United States v. Hansen, 4:18-cr-00346 (D. Idaho): Yellowstone Partners CEO David Hansen sentenced June 17, 2020 to 5 years federal prison for $2,675,856 in wire-fraud overbilling 2008-2016. CCO Cameron High pleaded guilty July 2020. Beck’s DeGrand Management acquired Yellowstone Partners in April 2017, five months after the November 2016 FBI raid. Beck was not charged.
— East Idaho News + U.S. Department of Justice, 2020-06-17
The 2016 covert recording of the Idaho GOP chair
In April 2016, Beck, then chairman of the Bonneville County Republican Central Committee, released a 39-minute covert recording of a November 2015 conversation between himself and Steve Yates, then chairman of the Idaho Republican Party. Per Idaho press coverage, Beck placed his phone in his breast pocket and recorded Yates without disclosing the recording. Beck’s stated purpose: documenting an alleged “Idaho Prosperity Project” plan to shift control of local Idaho GOP committees away from him and Bryan Smith.
Yates publicly characterized the recording as deceptively edited. The story ran in Magic Valley Times-News, Boise State Public Radio, Idaho News 6, Rexburg Standard Journal, and the Spokesman-Review. A county-committee chair secretly recording the sitting state-party chair on a phone in his breast pocket is the first documented case of Beck using a recording as a political weapon. It would not be the last.
Per Idaho press coverage in April 2016 (Magic Valley Times-News, Boise State Public Radio, Idaho News 6, Rexburg Standard Journal, Spokesman-Review), Doyle Beck released a 39-minute video covertly recorded of then-Idaho Republican Party Chairman Steve Yates. Beck stated he placed his phone in his breast pocket to record. The recording concerned an alleged “Idaho Prosperity Project” plan to recruit precinct officers who could replace Beck and Bryan Smith on county committees.
— Magic Valley Times-News · “Idaho GOP Member Covertly Filmed Chair Over ‘Secret Society’”, 2016-04
Around the same period, Beck filed a lawsuit alleging that a “secret society” of Idaho Republicans was conspiring against him and his allies. Mickelsen was named in the complaint. Bryan Smith, Beck’s longtime IFF-board ally and now Idaho GOP National Committeeman, represented Beck as legal counsel in that filing.
The 2025 retaliation against Stephanie Mickelsen
In 2024, Republican Rep. Stephanie Mickelsen and a coordinated group of Bonneville County Republicans recruited enough new precinct committee officers to vote Beck and Smith out of control of the BCRCC. Beck had chaired the committee since 2012.

[ACTIONS TO TAKE]
(1) In the passage on Doyle Beck, what reason did Beck give for recording Steve Yates? Answer in one to three sentences.
(2) Carry on the passage on Doyle Beck from its last sentence.
The items after this point are separate from the passage on Doyle Beck.

[DATA FOR ANALYSIS]
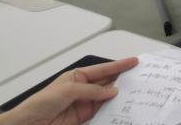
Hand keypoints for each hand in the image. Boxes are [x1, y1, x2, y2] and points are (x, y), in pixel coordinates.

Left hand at [0, 57, 138, 124]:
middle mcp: (82, 89)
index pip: (102, 69)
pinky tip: (120, 109)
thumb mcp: (68, 90)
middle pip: (106, 83)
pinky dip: (111, 110)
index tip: (134, 62)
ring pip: (106, 98)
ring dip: (118, 97)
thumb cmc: (41, 103)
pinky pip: (101, 112)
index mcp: (77, 77)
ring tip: (133, 93)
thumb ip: (92, 90)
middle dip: (121, 80)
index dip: (119, 65)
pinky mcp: (83, 118)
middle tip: (138, 78)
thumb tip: (112, 91)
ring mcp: (83, 104)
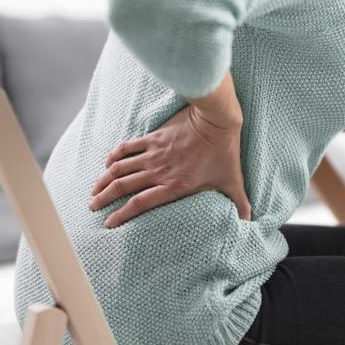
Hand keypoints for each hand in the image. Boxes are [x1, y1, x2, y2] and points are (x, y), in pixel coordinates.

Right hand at [89, 105, 251, 227]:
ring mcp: (154, 154)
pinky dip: (115, 156)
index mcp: (174, 186)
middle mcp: (159, 171)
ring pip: (120, 168)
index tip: (109, 224)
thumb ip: (240, 205)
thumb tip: (251, 222)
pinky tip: (108, 163)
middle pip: (123, 186)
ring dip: (104, 179)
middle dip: (104, 198)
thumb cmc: (225, 154)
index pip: (140, 204)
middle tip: (92, 207)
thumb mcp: (233, 183)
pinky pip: (128, 147)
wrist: (217, 121)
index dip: (121, 215)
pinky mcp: (153, 138)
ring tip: (94, 190)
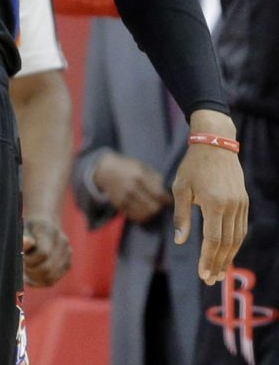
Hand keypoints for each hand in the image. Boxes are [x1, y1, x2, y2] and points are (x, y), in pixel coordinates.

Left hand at [22, 217, 71, 286]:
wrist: (44, 225)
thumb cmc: (29, 229)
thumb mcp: (23, 229)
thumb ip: (24, 238)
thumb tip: (26, 242)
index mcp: (50, 231)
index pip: (43, 253)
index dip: (29, 260)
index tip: (21, 257)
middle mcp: (63, 242)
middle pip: (47, 268)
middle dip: (31, 271)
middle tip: (23, 266)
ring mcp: (67, 254)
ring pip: (49, 278)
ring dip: (34, 277)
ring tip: (26, 269)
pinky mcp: (67, 264)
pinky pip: (51, 281)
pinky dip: (38, 281)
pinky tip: (30, 275)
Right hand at [93, 151, 171, 222]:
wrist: (106, 170)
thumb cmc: (129, 167)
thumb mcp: (143, 167)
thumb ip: (156, 178)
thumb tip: (168, 192)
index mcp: (139, 176)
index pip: (159, 194)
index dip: (167, 199)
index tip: (169, 199)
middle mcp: (131, 188)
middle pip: (153, 207)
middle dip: (160, 207)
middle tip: (160, 204)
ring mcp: (124, 198)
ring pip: (145, 214)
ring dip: (152, 213)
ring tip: (152, 206)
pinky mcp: (120, 205)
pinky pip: (136, 217)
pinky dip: (143, 216)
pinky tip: (144, 210)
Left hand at [173, 111, 247, 285]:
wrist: (215, 144)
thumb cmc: (193, 165)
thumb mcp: (181, 187)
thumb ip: (181, 215)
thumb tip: (180, 241)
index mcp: (214, 203)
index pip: (213, 240)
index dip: (208, 259)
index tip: (203, 275)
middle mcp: (231, 206)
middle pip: (227, 244)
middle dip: (218, 264)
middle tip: (210, 280)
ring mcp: (240, 205)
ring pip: (237, 239)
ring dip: (228, 257)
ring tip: (218, 272)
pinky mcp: (244, 202)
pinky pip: (241, 229)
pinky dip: (234, 243)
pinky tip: (226, 252)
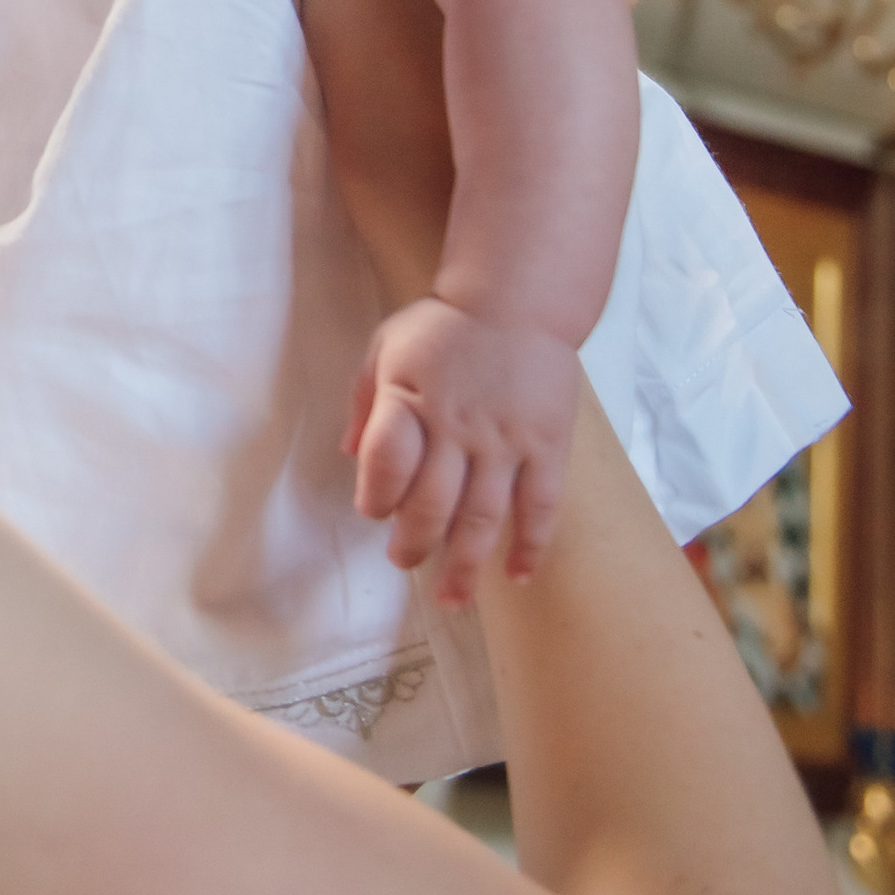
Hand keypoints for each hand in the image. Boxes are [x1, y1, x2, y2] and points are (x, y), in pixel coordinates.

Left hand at [346, 298, 583, 605]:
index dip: (375, 498)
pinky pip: (541, 506)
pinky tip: (516, 575)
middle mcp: (456, 426)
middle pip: (432, 505)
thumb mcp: (388, 346)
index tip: (375, 513)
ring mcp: (505, 440)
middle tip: (405, 561)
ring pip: (484, 518)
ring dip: (465, 565)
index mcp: (410, 398)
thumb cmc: (446, 325)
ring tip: (451, 598)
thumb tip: (347, 453)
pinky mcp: (547, 446)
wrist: (520, 297)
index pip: (385, 463)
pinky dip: (530, 546)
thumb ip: (365, 400)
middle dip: (414, 545)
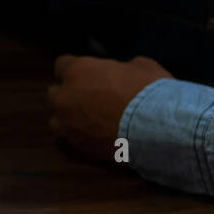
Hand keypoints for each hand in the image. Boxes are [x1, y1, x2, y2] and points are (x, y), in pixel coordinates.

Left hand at [47, 54, 172, 162]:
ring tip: (92, 121)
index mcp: (78, 72)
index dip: (77, 68)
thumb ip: (121, 68)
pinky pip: (73, 140)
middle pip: (54, 94)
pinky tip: (101, 136)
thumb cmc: (150, 91)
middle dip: (69, 94)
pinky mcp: (80, 148)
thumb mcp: (141, 66)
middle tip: (91, 97)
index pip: (62, 64)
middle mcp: (65, 98)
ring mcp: (69, 126)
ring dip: (70, 118)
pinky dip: (84, 137)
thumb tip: (121, 73)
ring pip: (57, 120)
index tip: (90, 73)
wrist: (159, 129)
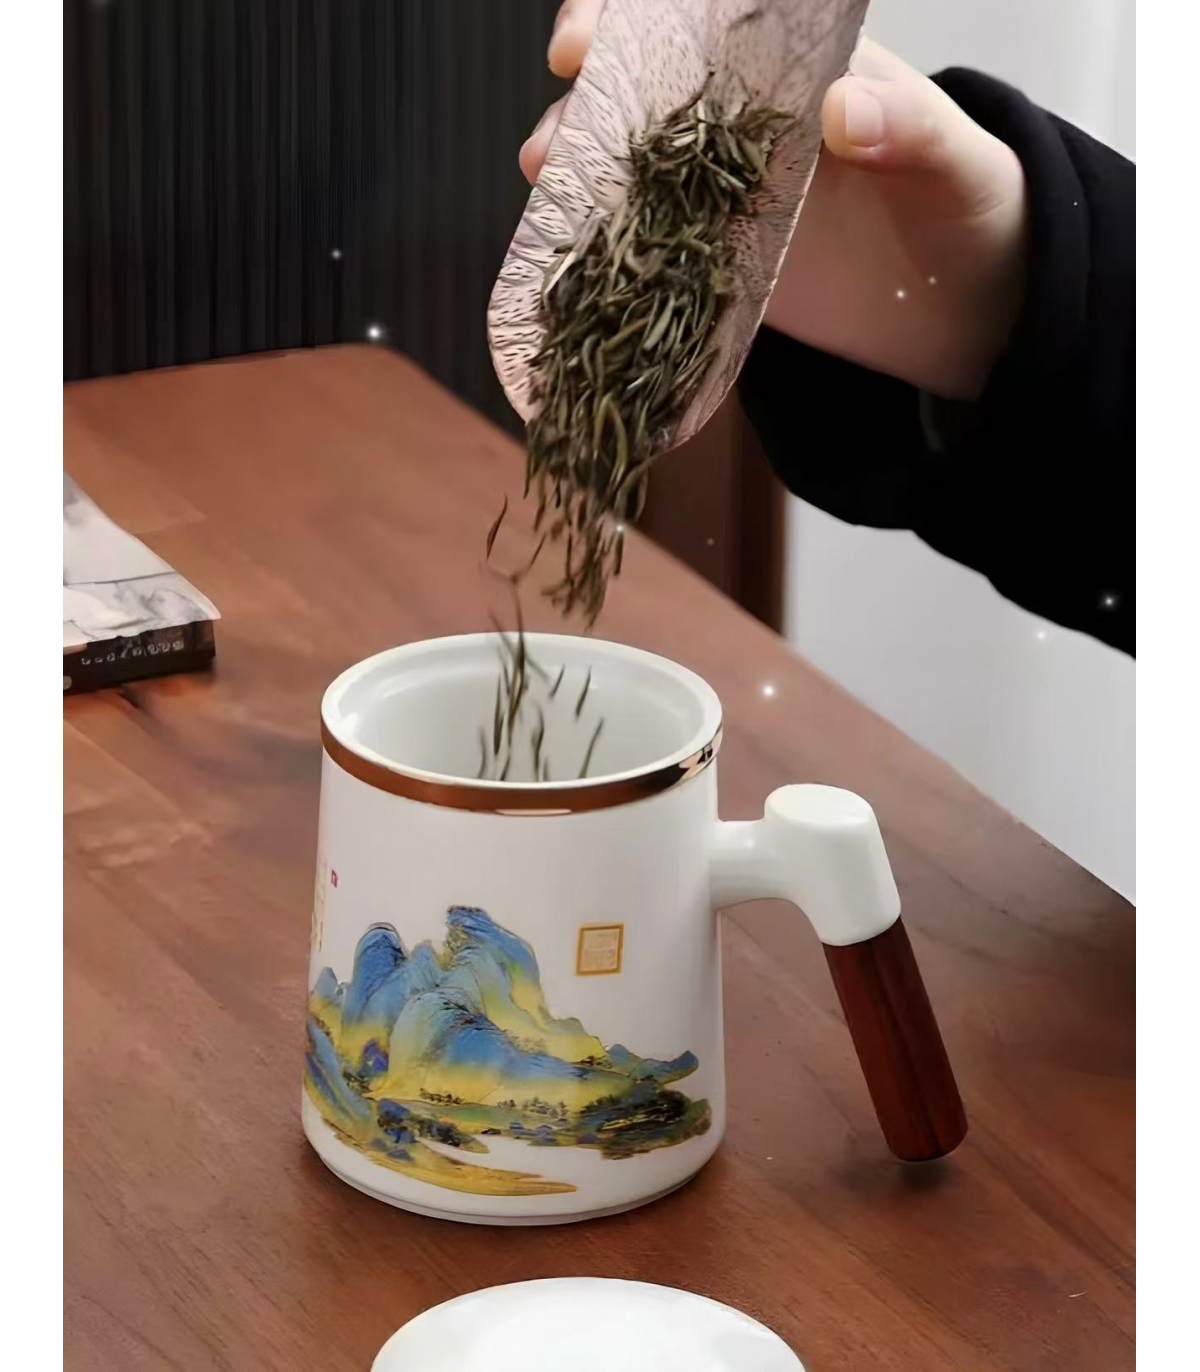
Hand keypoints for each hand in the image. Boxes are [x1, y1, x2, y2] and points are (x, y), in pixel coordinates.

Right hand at [520, 4, 1026, 401]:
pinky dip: (611, 247)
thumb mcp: (954, 163)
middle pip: (653, 88)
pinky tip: (571, 251)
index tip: (594, 33)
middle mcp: (749, 125)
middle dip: (595, 87)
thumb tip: (840, 113)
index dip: (640, 18)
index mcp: (798, 70)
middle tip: (561, 103)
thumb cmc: (972, 209)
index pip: (706, 22)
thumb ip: (908, 131)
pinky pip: (656, 247)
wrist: (968, 306)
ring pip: (638, 165)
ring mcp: (727, 195)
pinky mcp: (722, 263)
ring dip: (586, 163)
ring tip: (551, 177)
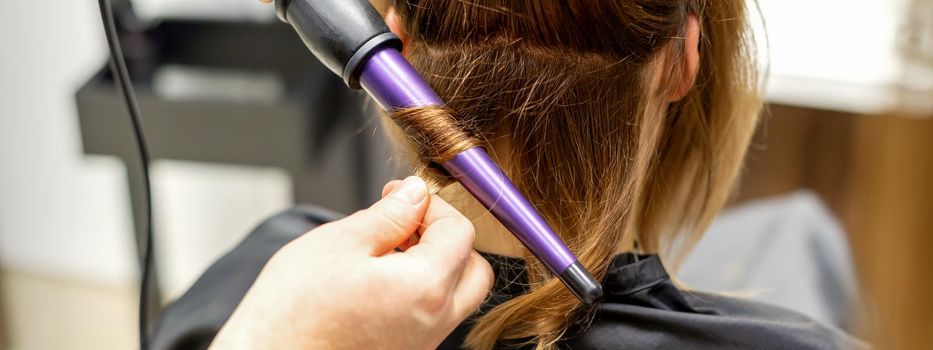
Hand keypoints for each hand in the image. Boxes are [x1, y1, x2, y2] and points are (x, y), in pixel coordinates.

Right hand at [210, 176, 493, 348]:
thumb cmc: (292, 312)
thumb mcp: (340, 242)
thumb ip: (390, 215)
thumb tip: (416, 194)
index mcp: (426, 288)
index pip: (460, 232)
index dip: (433, 204)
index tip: (400, 196)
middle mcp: (434, 323)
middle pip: (473, 269)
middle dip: (447, 237)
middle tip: (406, 222)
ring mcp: (421, 345)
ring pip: (455, 297)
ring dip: (434, 265)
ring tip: (384, 251)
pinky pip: (429, 318)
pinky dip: (417, 292)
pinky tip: (375, 281)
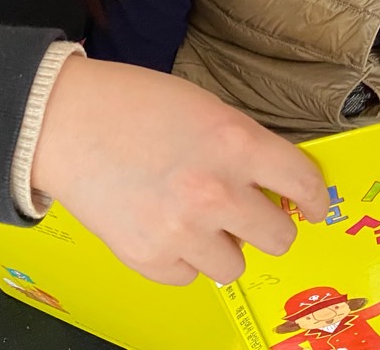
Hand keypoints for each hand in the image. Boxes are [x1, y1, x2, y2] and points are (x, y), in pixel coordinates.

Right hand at [31, 55, 328, 286]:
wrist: (66, 121)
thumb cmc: (134, 104)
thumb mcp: (206, 107)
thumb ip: (243, 145)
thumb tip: (274, 182)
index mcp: (237, 143)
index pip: (303, 184)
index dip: (313, 199)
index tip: (311, 206)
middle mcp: (217, 192)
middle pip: (278, 237)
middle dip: (269, 226)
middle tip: (252, 215)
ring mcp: (182, 230)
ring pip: (234, 265)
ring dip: (223, 245)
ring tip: (197, 219)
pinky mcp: (149, 256)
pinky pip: (188, 275)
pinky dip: (182, 258)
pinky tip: (165, 226)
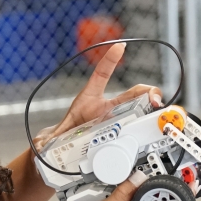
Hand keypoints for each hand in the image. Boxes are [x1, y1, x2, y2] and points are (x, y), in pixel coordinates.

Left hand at [35, 43, 161, 148]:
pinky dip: (150, 122)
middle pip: (132, 95)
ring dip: (151, 105)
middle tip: (154, 96)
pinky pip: (139, 126)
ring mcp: (117, 121)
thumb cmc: (66, 136)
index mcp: (92, 101)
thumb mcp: (58, 135)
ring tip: (158, 105)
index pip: (101, 75)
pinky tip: (158, 122)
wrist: (70, 154)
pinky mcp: (123, 133)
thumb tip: (43, 145)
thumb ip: (50, 139)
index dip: (110, 59)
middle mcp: (108, 109)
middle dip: (147, 92)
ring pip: (139, 109)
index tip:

[EXPECTED RESULTS]
(1) Beck said he wanted to document an alleged "Idaho Prosperity Project" plan to shift control of local Idaho GOP committees away from him and Bryan Smith. The plan involved recruiting precinct officers who could replace Beck and Smith on county committees.

(2)
On January 21, 2025, Ada County GOP Vice Chair Ryan Spoon posted on X demanding that ICE raid Mickelsen Farms. Spoon’s posts were specific: he named Mickelsen, named her businesses, and tagged Trump border czar Tom Homan. He wrote that he was “filling out” ICE tip forms for “all of Rep. Mickelsen’s businesses.”
Three days later, ICE agents appeared at the farm. By January 27, 2025, a Mickelsen Farms employee, Sajid Soto, was being held at the Nevada Southern Detention Center. Spoon publicly posted: “I reported her on January 21st. They raided her businesses on January 27th.”
Ada County GOP Vice Chair Ryan Spoon posted Jan 21, 2025 demanding ICE raids on Rep. Stephanie Mickelsen’s farm. ICE arrived three days later. Mickelsen Farms employee Sajid Soto was arrested Jan 27.
— HuffPost · Idaho Capital Sun, 2025-01-21
The 2025 ICE raid did not appear out of nowhere. Beck sued Mickelsen in 2016. In 2024 she helped take the BCRCC away from him. In 2025 ICE arrived at her farm. The Citizens Alliance checks kept clearing the entire time.
For the full attack-coordination walkthrough, see The Mickelsen Coordinated Attack.
The censure tribunal of Reps. Cook and Mickelsen
Per Political Potatoes’ “Idaho GOP Christian Nationalism” piece, Doyle Beck, as Legislative District 32 Chair of the Bonneville County Republicans, led the LD32 committee tribunal that censured Reps. Kevin Cook and Stephanie Mickelsen, both LDS church members. Per East Idaho News’ March 2024 coverage, the censure was on grounds of “supposedly failing to comply with [the LD32 committee’s] interpretation of obscure provisions in the GOP platform.”
The censure came first. The BCRCC takeover that voted Beck and Smith out came right after. The local press recorded the sequence.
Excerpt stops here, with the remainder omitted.